REQUIRED WORK
In the records that follow, count the lines where the string "Appearance" appears, and give the count with nothing added.

- Opening Delimiter -

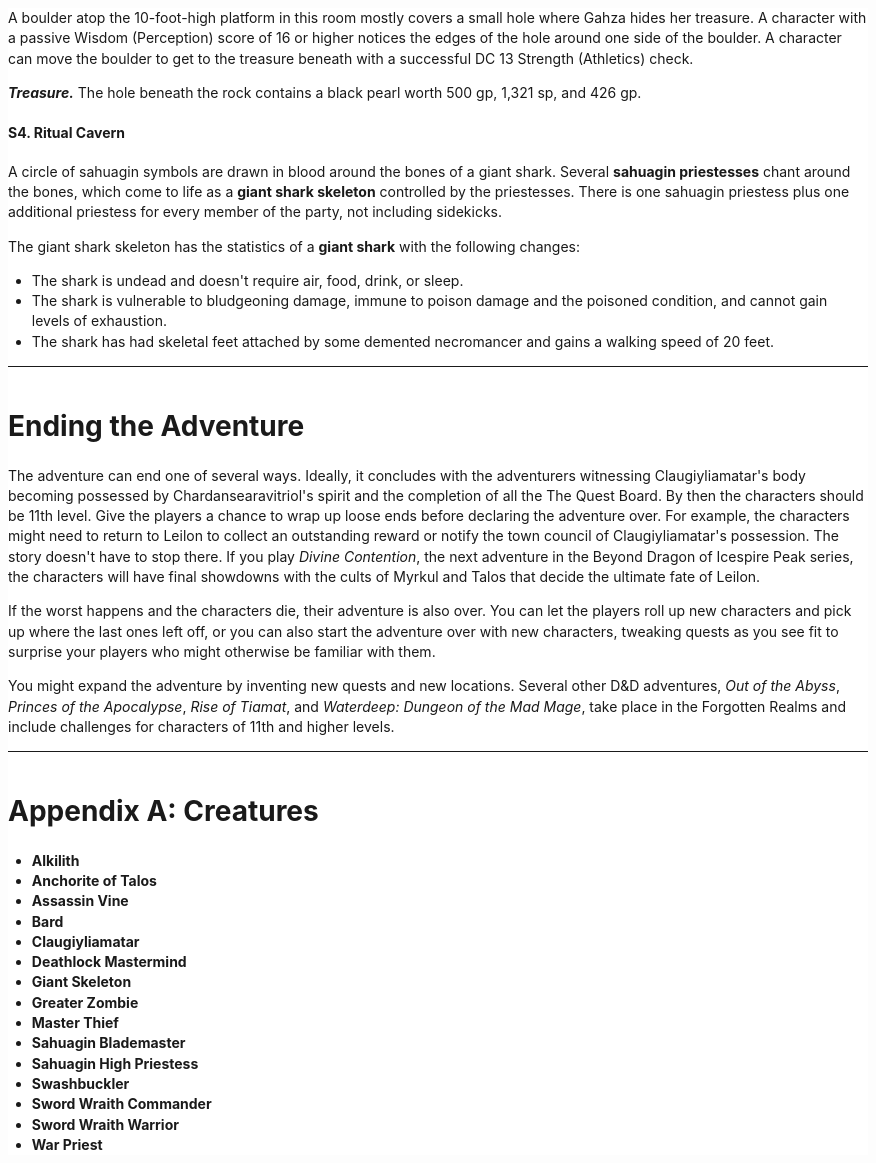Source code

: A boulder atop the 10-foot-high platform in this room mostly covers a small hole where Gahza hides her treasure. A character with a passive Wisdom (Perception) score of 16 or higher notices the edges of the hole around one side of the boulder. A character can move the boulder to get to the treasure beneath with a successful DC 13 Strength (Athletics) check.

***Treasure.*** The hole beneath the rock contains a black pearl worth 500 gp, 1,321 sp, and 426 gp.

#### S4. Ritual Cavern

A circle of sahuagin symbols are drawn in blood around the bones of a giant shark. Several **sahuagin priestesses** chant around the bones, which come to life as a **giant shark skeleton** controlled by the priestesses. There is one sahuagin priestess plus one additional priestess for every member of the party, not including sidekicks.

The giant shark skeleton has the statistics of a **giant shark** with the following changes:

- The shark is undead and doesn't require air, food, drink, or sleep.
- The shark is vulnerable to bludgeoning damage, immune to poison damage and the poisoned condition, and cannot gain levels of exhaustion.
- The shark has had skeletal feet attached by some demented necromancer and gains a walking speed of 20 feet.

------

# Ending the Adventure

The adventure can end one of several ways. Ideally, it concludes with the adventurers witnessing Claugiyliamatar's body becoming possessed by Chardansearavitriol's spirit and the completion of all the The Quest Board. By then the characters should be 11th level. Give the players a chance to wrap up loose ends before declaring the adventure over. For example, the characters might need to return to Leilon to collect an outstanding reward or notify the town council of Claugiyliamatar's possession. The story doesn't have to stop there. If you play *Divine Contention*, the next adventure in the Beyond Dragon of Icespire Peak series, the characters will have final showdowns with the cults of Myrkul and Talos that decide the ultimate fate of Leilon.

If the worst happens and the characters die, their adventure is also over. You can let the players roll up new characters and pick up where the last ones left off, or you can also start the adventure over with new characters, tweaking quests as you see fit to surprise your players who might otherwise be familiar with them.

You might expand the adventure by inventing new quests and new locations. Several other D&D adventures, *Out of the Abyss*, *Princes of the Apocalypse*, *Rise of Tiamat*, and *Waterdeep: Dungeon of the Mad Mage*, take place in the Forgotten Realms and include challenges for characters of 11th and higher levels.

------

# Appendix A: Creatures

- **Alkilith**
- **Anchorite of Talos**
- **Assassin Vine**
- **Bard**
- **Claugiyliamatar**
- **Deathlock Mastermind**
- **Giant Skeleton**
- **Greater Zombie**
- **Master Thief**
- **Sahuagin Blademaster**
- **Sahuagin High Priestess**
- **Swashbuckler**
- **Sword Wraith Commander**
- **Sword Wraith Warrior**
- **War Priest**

- Closing Delimiter -
- Opening Delimiter -

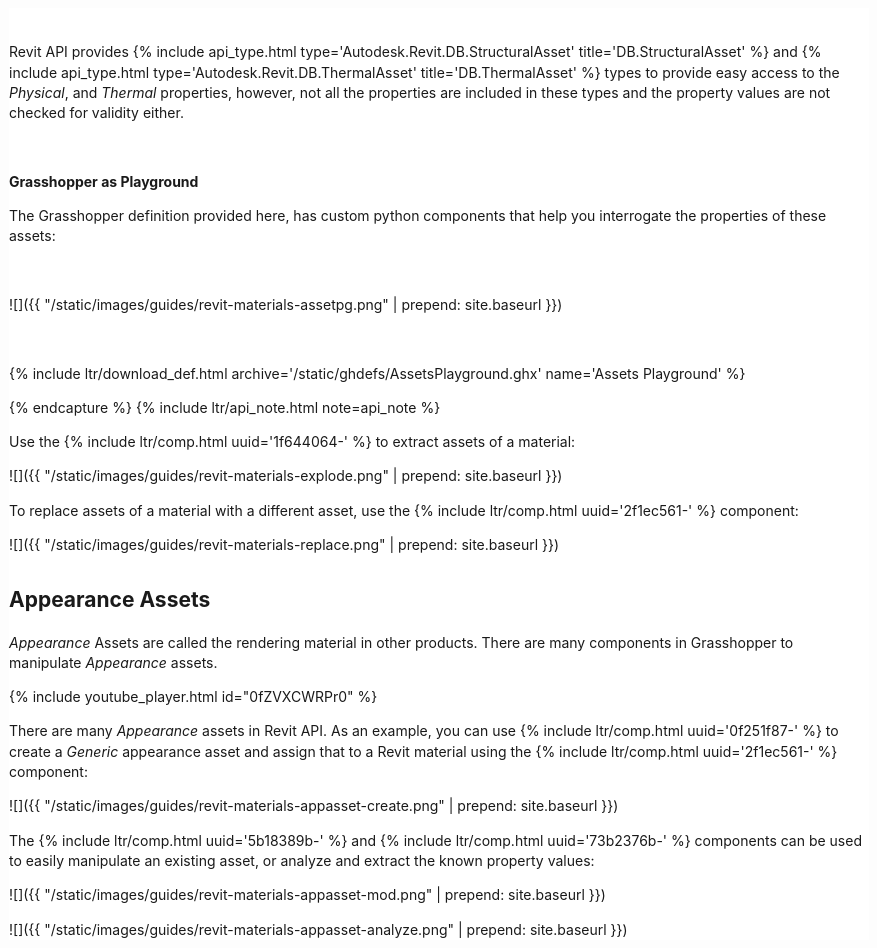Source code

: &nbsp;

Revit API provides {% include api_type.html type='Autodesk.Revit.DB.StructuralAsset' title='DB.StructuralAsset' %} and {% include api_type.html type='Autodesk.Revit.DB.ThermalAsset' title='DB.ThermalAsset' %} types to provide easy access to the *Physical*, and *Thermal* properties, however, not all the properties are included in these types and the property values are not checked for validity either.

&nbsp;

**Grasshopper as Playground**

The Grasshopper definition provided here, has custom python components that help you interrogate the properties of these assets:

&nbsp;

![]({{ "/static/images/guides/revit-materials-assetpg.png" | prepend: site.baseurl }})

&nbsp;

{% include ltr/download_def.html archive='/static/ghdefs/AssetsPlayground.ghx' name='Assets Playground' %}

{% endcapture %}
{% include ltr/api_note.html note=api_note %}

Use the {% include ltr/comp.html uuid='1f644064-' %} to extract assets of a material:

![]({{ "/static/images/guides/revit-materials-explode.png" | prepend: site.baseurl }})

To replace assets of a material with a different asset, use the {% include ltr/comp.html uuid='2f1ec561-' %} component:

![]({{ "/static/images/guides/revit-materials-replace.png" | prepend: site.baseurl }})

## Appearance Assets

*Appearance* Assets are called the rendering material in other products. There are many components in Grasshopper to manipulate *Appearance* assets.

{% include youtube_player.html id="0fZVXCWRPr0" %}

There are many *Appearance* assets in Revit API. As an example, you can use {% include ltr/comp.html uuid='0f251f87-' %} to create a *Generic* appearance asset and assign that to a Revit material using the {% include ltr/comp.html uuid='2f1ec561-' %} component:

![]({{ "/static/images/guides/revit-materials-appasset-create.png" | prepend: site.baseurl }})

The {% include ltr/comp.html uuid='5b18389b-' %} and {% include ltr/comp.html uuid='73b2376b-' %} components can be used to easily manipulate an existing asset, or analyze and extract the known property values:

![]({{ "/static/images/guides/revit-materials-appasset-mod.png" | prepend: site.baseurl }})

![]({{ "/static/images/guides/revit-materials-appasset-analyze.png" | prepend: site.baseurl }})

- Closing Delimiter -

SOLVED PROBLEM
3